De cualquier manera seguimos subiendo, pero cuando llegamos al paso clave de esta ruta, una inclinada pendiente de arena —ahora cubierta por más de un metro de nieve— Ajo decidió regresar para no arriesgarse más, pues estaba totalmente nevado y el reflejo del sol en la nieve empezaba a lastimarle los ojos. Lauris y yo continuamos hasta donde se termina la inclinada pendiente y rodeamos unas lomas para llegar con esa alegría auténtica que sólo se siente en la montaña, a situarnos sobre el glaciar, nuestra cima por ese día.
También había un metro de nieve, o más, sobre la superficie casi plana del Atzintli.

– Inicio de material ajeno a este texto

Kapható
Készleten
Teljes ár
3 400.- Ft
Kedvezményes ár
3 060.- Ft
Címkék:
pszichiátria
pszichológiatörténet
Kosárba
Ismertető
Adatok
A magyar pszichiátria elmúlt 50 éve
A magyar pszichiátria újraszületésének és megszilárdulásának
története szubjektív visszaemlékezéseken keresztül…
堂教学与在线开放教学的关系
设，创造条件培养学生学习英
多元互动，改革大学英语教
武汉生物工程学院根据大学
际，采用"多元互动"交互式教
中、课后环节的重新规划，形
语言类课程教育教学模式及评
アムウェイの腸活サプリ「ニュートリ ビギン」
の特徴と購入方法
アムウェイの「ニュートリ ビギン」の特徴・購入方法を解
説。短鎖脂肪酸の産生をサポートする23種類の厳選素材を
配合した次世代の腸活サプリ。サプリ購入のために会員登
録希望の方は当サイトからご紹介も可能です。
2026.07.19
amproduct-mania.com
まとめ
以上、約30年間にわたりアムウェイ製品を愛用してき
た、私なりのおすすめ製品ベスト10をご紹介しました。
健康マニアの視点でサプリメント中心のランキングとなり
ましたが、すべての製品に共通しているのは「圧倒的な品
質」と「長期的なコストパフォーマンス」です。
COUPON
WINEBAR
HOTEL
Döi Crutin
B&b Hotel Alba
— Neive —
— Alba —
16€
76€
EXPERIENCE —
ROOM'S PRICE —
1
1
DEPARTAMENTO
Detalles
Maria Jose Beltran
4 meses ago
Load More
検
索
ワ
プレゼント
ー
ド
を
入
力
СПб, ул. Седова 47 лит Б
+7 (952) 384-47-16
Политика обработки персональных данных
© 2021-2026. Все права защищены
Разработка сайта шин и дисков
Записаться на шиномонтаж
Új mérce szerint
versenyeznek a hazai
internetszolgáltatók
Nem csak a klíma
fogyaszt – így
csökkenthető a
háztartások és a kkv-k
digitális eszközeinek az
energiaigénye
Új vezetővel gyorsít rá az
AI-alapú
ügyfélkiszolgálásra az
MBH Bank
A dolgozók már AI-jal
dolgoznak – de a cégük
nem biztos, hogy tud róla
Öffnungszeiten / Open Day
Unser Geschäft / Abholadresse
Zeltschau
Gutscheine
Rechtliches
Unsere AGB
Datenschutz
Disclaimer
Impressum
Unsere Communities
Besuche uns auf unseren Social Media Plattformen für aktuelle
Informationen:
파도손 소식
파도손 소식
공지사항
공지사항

Al menos, con el piolet incrustado hasta el fondo, no alcancé a tocar el hielo. Avanzamos hasta el mismo centro del glaciar y nos sentamos. Observamos que se forma una especie de anfiteatro con la arista y picachos que lo circundan. Un poco arriba de nosotros, como si se tratara de fantasmas en medio de la niebla, un grupo de tres o cuatro montañistas se dibujaba difusamente sobre la arista del Sol mientras regresaban de cumbre por la ruta normal. Se sentía tan bien estar ahí, sentados, sin decir nada, sólo viviendo esos momentos de absoluta paz. Me di el abrazo de una cumbre simbólica con Laura y empezamos a descender a nuestro campamento, prestándonos las gafas por ratitos para evitar cualquier problema a los ojos.
Ella comentó que de no haber olvidado los lentes, habría sido un día perfecto para cima. Pero el estado del tiempo estaba muy incierto, caprichoso: ya empezaba a soplar un viento helado, ya se nublaba alternativamente. Esa es la naturaleza en este mes en el Iztaccíhuatl.
Una nube negra nos estuvo amenazando desde que descendíamos por la enorme cuesta de Cruz de Rosas, pero las primeras gotas de lluvia no empezaron a caer sino hasta que estábamos a unos pasos de La Joya. Era tiempo de descalzarse las botas y partir de ahí, ya habíamos tenido nuestra montaña, de nuevo todo estaba en su lugar y podríamos empezar a ilusionarnos con la idea de regresar... ¿muy pronto?